**To be done:** Reproduce word for word the lines of the records from the line with "Name the event on Saturday" up to and including the line with "11:40 AM -- neither: 40".
##### Record set
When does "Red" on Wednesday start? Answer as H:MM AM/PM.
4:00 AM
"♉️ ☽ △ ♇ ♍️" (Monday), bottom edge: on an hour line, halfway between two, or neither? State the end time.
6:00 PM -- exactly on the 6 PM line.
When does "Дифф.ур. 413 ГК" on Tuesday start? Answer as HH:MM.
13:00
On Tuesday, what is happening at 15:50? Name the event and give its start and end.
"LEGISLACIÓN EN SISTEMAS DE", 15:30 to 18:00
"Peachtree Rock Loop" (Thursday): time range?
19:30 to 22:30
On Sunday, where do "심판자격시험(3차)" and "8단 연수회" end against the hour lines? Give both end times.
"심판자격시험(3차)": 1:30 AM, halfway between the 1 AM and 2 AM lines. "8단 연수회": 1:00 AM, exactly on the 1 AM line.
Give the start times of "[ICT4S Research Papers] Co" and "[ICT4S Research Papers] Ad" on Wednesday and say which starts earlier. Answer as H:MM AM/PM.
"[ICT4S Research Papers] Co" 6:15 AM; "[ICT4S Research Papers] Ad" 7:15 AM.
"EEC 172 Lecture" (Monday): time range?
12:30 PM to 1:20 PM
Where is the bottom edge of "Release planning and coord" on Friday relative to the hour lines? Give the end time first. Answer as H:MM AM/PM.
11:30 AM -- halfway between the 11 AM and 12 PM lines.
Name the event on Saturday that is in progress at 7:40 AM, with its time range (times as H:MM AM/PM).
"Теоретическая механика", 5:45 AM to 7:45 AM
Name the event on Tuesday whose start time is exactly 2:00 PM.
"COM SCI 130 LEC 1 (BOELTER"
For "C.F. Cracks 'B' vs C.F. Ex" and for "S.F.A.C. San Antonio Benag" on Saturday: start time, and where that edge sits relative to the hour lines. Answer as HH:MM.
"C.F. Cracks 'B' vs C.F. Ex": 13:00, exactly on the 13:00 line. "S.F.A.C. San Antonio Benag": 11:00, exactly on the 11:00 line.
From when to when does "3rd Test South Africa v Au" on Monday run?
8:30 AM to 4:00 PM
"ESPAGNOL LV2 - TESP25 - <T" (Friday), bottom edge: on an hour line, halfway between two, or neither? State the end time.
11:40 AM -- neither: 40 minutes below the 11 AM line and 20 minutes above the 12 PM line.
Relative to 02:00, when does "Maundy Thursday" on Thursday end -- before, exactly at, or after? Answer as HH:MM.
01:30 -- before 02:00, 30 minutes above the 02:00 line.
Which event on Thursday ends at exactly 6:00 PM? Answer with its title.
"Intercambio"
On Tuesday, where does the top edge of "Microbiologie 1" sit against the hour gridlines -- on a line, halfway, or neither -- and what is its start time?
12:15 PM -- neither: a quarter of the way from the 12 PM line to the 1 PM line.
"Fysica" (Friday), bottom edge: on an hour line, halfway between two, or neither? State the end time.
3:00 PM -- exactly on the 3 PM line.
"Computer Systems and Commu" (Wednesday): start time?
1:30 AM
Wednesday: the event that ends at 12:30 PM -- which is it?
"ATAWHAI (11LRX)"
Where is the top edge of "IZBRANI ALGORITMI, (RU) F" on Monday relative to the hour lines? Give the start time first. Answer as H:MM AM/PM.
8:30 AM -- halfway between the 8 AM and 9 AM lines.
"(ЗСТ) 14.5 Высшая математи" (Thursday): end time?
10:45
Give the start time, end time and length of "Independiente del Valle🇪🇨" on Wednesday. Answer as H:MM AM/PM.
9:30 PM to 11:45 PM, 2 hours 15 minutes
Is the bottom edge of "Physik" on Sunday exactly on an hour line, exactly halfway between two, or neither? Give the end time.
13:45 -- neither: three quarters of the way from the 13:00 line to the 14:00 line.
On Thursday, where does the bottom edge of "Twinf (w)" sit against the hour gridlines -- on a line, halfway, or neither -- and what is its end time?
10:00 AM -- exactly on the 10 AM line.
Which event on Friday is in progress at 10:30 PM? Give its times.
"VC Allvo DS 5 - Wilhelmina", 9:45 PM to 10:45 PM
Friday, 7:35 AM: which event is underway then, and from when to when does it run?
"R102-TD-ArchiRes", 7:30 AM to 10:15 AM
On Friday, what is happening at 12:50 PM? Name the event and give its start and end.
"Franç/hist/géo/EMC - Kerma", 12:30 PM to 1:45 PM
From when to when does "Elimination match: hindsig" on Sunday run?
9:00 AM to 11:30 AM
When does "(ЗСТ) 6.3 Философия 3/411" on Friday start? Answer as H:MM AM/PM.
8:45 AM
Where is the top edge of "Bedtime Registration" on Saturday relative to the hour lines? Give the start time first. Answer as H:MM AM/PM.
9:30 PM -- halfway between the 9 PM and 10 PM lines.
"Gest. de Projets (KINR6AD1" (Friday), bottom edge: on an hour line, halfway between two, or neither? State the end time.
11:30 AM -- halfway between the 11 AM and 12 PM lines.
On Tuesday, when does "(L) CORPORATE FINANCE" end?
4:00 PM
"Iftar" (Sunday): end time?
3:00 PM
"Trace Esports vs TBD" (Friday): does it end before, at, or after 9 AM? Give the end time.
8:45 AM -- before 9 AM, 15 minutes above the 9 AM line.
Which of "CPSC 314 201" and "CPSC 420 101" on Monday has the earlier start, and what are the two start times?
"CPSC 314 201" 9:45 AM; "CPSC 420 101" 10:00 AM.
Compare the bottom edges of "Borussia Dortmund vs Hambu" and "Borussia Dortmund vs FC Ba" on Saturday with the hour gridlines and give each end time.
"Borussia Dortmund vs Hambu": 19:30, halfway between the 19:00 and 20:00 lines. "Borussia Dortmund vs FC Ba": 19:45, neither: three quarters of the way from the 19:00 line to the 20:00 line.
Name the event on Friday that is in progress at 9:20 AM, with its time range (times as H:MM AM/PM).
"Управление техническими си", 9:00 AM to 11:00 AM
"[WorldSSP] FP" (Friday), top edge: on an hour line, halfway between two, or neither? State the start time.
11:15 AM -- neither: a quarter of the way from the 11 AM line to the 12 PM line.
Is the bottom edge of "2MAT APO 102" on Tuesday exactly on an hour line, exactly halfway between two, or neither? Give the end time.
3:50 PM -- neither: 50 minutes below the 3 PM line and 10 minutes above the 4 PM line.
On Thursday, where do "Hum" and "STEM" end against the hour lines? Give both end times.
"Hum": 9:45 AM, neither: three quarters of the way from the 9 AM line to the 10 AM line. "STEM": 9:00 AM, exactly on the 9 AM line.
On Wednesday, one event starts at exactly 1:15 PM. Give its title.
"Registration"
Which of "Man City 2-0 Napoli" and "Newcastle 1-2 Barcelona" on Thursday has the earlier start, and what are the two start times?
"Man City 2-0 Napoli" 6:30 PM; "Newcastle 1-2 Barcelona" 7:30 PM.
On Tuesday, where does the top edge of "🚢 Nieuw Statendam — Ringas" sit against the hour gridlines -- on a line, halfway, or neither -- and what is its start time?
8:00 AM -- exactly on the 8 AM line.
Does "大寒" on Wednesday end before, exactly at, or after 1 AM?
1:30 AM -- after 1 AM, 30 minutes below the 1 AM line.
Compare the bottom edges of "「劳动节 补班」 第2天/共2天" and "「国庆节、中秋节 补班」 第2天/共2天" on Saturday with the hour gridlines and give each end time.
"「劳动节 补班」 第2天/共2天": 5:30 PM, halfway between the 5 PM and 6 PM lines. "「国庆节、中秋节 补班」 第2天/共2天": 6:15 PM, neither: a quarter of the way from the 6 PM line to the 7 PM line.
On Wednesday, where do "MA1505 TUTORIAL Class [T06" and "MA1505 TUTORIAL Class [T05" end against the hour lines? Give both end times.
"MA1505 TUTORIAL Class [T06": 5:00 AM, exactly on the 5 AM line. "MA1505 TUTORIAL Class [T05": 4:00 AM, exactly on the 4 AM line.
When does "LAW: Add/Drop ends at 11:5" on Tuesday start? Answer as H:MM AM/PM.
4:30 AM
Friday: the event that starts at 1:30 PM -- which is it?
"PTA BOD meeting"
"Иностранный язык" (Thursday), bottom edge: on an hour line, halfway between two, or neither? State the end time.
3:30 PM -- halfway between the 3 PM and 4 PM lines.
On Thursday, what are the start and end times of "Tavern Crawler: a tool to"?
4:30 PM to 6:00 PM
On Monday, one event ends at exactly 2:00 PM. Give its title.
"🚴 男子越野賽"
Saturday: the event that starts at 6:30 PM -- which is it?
##########
**Response to this exercise:**
Name the event on Saturday that is in progress at 7:40 AM, with its time range (times as H:MM AM/PM).
"Теоретическая механика", 5:45 AM to 7:45 AM
Name the event on Tuesday whose start time is exactly 2:00 PM.
"COM SCI 130 LEC 1 (BOELTER"
For "C.F. Cracks 'B' vs C.F. Ex" and for "S.F.A.C. San Antonio Benag" on Saturday: start time, and where that edge sits relative to the hour lines. Answer as HH:MM.
"C.F. Cracks 'B' vs C.F. Ex": 13:00, exactly on the 13:00 line. "S.F.A.C. San Antonio Benag": 11:00, exactly on the 11:00 line.
From when to when does "3rd Test South Africa v Au" on Monday run?
8:30 AM to 4:00 PM
"ESPAGNOL LV2 - TESP25 - <T" (Friday), bottom edge: on an hour line, halfway between two, or neither? State the end time.
11:40 AM -- neither: 40 minutes below the 11 AM line and 20 minutes above the 12 PM line.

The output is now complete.